== Request ==
Using the help page on SET WATCH below, decide whether each statement agrees with it: (a) the debugger checks the syntax of expressions in the WHEN clause at the time the watchpoint is set; (b) SET WATCH/AFTER:1 has the same effect as SET WATCH; (c) execution within called routines runs faster with SET WATCH/INTO than with SET WATCH/OVER. For each, answer yes or no and quote the deciding words.

== Selected passage ==
►

/sys$common/syshlp/DBG$HELP.HLB  —  DEBUG  SET  WATCH
    Establishes a watchpoint at the location denoted by an address
    expression.

    Format

      SET WATCH  address-expression[, . . . ]

                 [WHEN(conditional-expression)]

                 [DO(command[; . . . ])]

1  –  Parameters

 address-expression

    Specifies an address expression (a program location) at which
    a watchpoint is to be set. With high-level languages, this is
    typically the name of a program variable and can include a path
    name to uniquely specify the variable. More generally, an address
    expression can also be a memory address or a register and can
    be composed of numbers (offsets) and symbols, as well as one or
    more operators, operands, or delimiters. For information about
    the operators that you can use in address expressions, see the
    Address_Expressions online help topic.

    Do not specify the asterisk (*)  wildcard character.

 conditional-expression

    Specifies a conditional expression in the currently set language;
    the expression is to be evaluated whenever execution reaches the
    watchpoint. (The debugger checks the syntax of the expressions in
    the WHEN clause when execution reaches the watchpoint, not when
    the watchpoint is set.) If the expression is true, the debugger
    reports that a watchpoint has been triggered. If an action (DO
    clause) is associated with the watchpoint, it will occur at this
    time. If the expression is false, a report is not issued, the
    commands specified by the DO clause (if one was specified) are
    not executed, and program execution is continued.

 command

    Specifies a debugger command to be executed as part of the DO
    clause when watch action is taken. The debugger checks the syntax
    of the commands in a DO clause when it executes the DO clause,
    not when the watchpoint is set.

2  –  Qualifiers

2.1    /AFTER

       /AFTER:n

    Specifies that watch action not be taken until the nth time the
    designated watchpoint is encountered (n is a decimal integer).
    Thereafter, the watchpoint occurs every time it is encountered
    provided that conditions in the WHEN clause are true. The SET
    WATCH/AFTER:1 command has the same effect as SET WATCH.

2.2    /INTO

    Specifies that the debugger is to monitor a nonstatic variable
    by tracing instructions not only within the defining routine, but
    also within a routine that is called from the defining routine
    (and any other such nested calls). The SET WATCH/INTO command
    enables you to monitor nonstatic variables within called routines
    more precisely than SET WATCH/OVER; but the speed of execution
    within called routines is faster with SET WATCH/OVER.

◄

== Supplied information ==
►

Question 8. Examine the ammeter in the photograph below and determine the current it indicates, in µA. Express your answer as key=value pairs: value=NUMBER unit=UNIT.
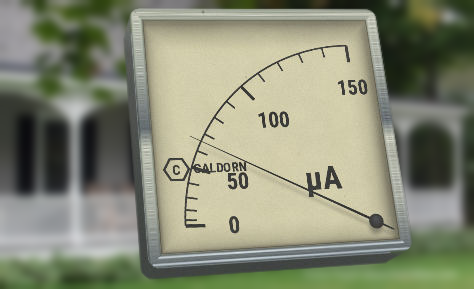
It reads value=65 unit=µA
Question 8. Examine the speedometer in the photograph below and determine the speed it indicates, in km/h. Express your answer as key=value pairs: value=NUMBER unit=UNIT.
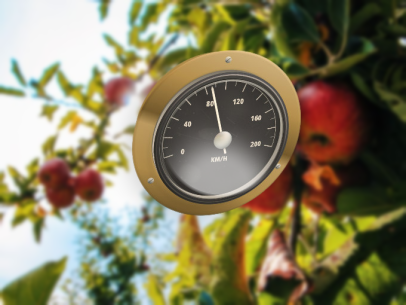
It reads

◄
►

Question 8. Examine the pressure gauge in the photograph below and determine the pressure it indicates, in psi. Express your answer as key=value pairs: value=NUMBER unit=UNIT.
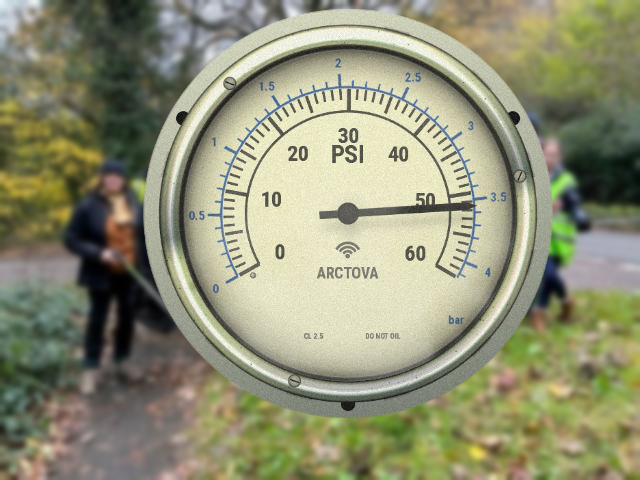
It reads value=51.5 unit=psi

◄

== Completed exercise ==
(a) No: "The debugger checks the syntax of the expressions in the WHEN clause when execution reaches the watchpoint, not when the watchpoint is set."
(b) Yes: "The SET WATCH/AFTER:1 command has the same effect as SET WATCH."
(c) No: "the speed of execution within called routines is faster with SET WATCH/OVER."